Lifestyle may also play a significant role in the persistence of sarcopenia after transplantation. Many transplant recipients remain sedentary[51]. Even when enrolled in a study to assess the benefit of exercise after transplant, less than half adhered[60]. However, among those that did adhere with exercise recommendations, there was a trend toward improved body composition[60]. The best type of exercise has not been defined after transplant. Much focus has centered on aerobic fitness. In the non-transplant setting, resistance exercise has been noted to increase muscle protein synthesis[92]. Exercise before and after transplant could offer a means of both prevention and treatment.

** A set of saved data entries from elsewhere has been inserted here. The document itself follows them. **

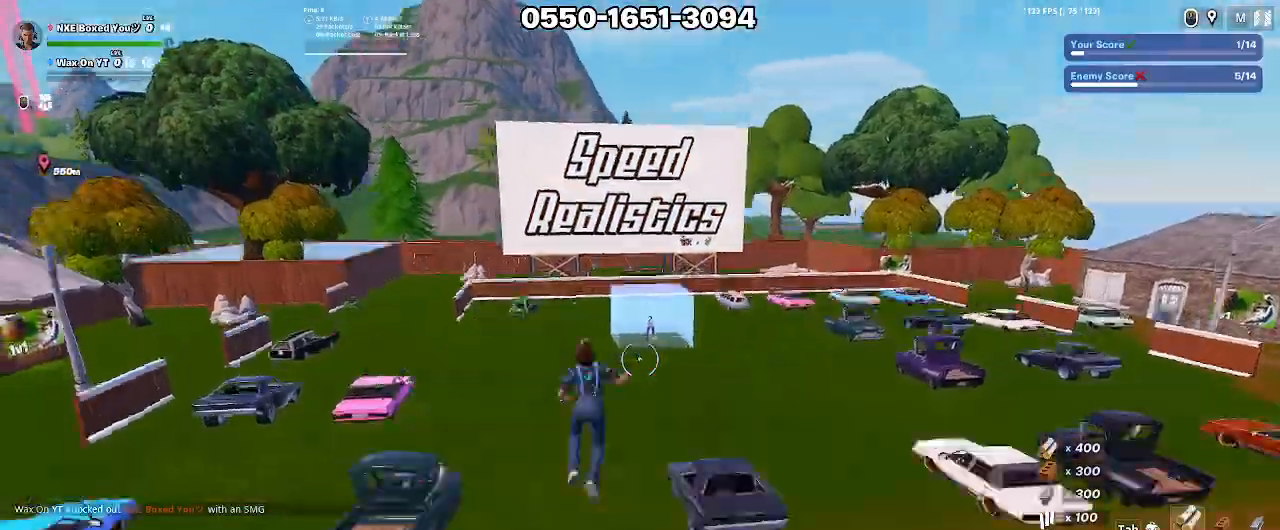
{"keys": ["alt", "w"], "mouse": [], "events": [[367, "d", "up"], [450, "alt", "down"]]}
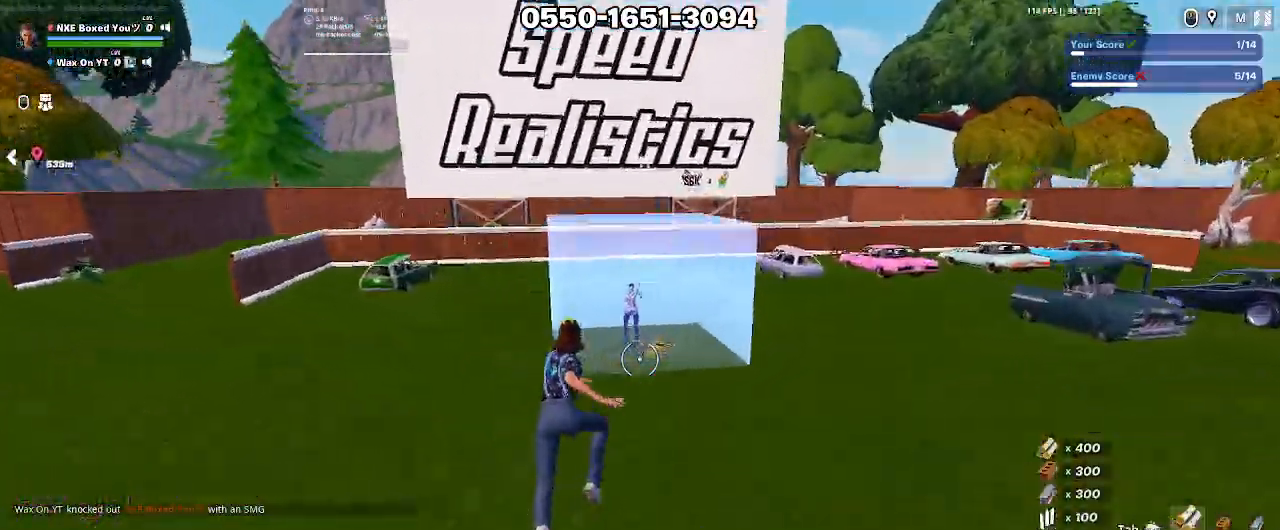
{"keys": ["a"], "mouse": [], "events": [[150, "mouse_left", "down"], [183, "a", "down"], [250, "alt", "up"], [250, "ctrl", "down"], [250, "mouse_left", "up"], [333, "ctrl", "up"], [383, "space", "down"], [433, "w", "up"], [483, "space", "up"]]}
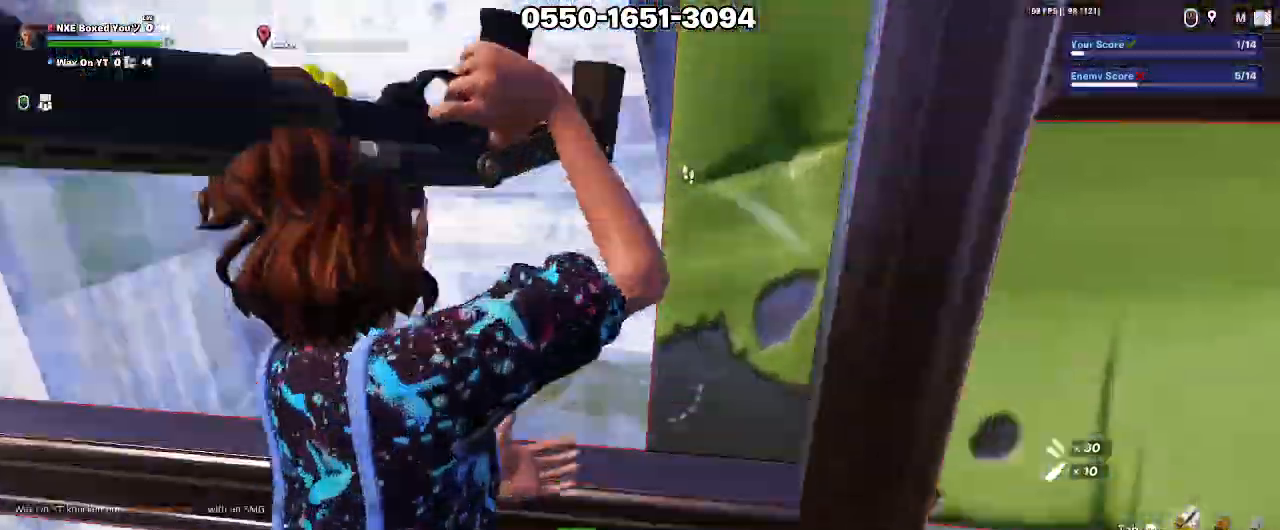
{"keys": ["a", "f", "w"], "mouse": [], "events": [[317, "w", "down"], [500, "f", "down"]]}
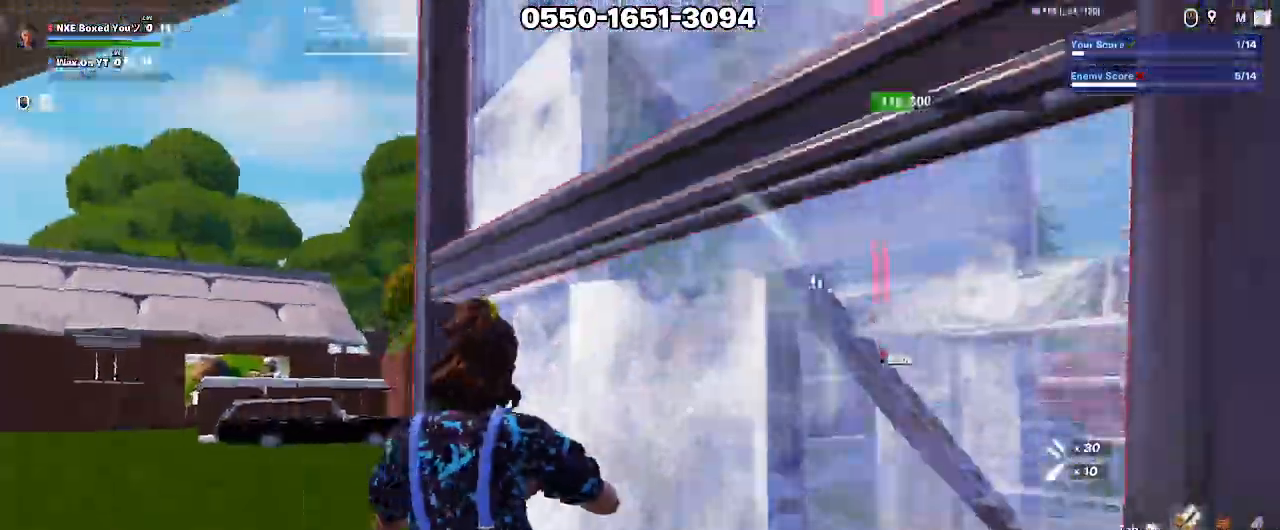
{"keys": ["space", "w"], "mouse": ["left"], "events": [[83, "f", "up"], [367, "a", "up"], [417, "mouse_left", "down"], [417, "space", "down"]]}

The development of sarcopenia is common in patients with cirrhosis. It is associated with numerous adverse events including wait list and post-transplant mortality. A key area in the study of sarcopenia and cirrhosis is standardization of methods and definitions of sarcopenia in this setting. Further investigations should focus on the pathophysiologic basis in which sarcopenia develops and persists in the setting of liver disease and liver transplant. Special focus should be maintained on modifiable risk factors which could include diet and physical activity interventions. Finally, more data is needed on the long term effects of sarcopenia after transplant, especially in light of the high rate of metabolic syndrome and cardiovascular events observed in this population.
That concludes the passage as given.